### Entries supplied
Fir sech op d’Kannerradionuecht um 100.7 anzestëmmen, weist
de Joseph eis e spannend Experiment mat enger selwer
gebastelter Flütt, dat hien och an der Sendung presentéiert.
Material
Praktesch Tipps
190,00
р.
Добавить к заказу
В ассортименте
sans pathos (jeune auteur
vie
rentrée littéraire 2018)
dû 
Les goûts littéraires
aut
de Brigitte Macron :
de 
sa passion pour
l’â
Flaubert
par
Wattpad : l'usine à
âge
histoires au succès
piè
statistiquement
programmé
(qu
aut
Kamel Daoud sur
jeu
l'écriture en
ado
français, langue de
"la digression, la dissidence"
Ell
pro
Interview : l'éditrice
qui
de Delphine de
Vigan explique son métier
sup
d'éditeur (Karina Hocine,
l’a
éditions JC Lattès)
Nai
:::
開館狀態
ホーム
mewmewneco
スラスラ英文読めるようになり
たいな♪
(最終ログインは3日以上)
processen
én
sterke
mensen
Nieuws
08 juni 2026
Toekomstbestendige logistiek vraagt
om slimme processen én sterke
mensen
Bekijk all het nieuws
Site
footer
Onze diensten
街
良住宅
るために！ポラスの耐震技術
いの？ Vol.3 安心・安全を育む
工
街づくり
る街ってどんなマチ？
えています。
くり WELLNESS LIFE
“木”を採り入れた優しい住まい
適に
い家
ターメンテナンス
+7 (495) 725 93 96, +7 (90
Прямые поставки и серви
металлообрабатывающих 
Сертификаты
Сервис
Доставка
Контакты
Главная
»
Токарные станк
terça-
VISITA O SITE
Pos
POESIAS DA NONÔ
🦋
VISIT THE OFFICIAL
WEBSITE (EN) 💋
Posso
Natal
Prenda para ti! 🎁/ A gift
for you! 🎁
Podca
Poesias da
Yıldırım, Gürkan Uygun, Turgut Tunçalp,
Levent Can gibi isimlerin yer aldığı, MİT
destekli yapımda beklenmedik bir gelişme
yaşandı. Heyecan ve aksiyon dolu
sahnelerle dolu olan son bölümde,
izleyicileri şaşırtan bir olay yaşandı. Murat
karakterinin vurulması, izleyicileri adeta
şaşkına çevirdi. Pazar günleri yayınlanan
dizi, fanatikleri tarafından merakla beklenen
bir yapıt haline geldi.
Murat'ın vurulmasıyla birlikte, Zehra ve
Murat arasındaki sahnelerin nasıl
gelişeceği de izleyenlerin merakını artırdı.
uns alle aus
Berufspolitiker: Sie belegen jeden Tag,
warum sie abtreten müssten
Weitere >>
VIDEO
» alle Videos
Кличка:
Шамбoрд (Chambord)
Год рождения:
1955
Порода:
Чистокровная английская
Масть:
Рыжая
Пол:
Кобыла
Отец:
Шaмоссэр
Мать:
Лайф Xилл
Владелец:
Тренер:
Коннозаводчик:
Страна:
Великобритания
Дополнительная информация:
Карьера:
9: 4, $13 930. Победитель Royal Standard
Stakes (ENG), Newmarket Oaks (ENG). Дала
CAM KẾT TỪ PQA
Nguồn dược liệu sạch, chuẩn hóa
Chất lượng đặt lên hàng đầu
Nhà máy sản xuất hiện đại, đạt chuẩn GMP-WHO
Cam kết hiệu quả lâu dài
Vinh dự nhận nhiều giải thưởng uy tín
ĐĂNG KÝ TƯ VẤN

### Problem requirements
Show every line of the data in which the word "dolu" appears.

### Result
yaşandı. Heyecan ve aksiyon dolu
sahnelerle dolu olan son bölümde,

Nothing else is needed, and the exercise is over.